Junior center Donta Bright started slow -- only four first-half points -- but finished with 22 points to lead the Poets (2-0). Senior guard Terrance Alexander added 18, Michael Lloyd had 16 and Keith Booth finished with 15. Bright was voted the tournament's Most Valuable Player after scoring 43 points and grabbing 21 rebounds in two games.
Baltimore Dunbar coach Pete Pompey was more pleased with his team's performance last night than with its 75-58 semifinal win over Coolidge Friday night, when the Poets committed 33 turnovers.
"We played better tonight," said Pompey. "We were able to stay focused for the whole game and keep up the intensity. When we are able to do both those things we're tough to beat."
The Poets built a 64-52 lead after three quarters. After Washington Dunbar (4-1), the two-time defending city champion, scored the first five points of the fourth quarter to make it 64-57, Baltimore Dunbar used a 12-2 run to bolt ahead, 76-59. Washington Dunbar never seriously threatened the Poets again.
Second-ranked Southern (0-2) lost to Coolidge, 64-62, in the consolation game last night.
Dunbar built a 40-36 lead in a fast-paced first half during which both teams used full-court pressure to quicken the tempo.

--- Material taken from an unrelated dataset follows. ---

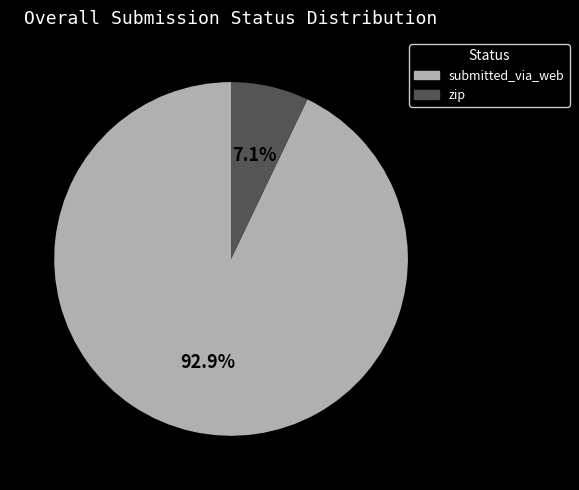

To the nearest percent, what portion does submitted_via_web represent?

93%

Baltimore Dunbar hit 16 of 28 first-half field goals and turned over the ball 11 times. Washington Dunbar connected on 15 of 36 field goals and also had 11 turnovers.
Baltimore Dunbar hit eight of 11 first-quarter field goals, but the Poets' eight turnovers helped Washington Dunbar build a 21-19 first-quarter lead. Washington Dunbar made just nine of 20 field goals, but turned the ball over only four times, despite Baltimore Dunbar's full-court pressure.
It was almost the opposite in the second quarter. Baltimore Dunbar limited its turnovers to just three, but its shooting fell off as the Poets made eight of 17 shots.
Washington Dunbar turned the ball over seven times and hit just six of 16 field goals in the second quarter.
Washington Dunbar built a 33-27 lead. But Baltimore Dunbar quickly rallied with 10 straight points to take a 37-33 lead. Donta Bright had four during that run, helping the Poets finish the half with a 13-3 run and a 40-36 lead.
Baltimore Dunbar found its shooting eye again in the third quarter and raced to a 64-52 lead at the end of three quarters.
The Poets hit seven of 11 field goals, compared to just six of 14 shooting for Dunbar of Washington.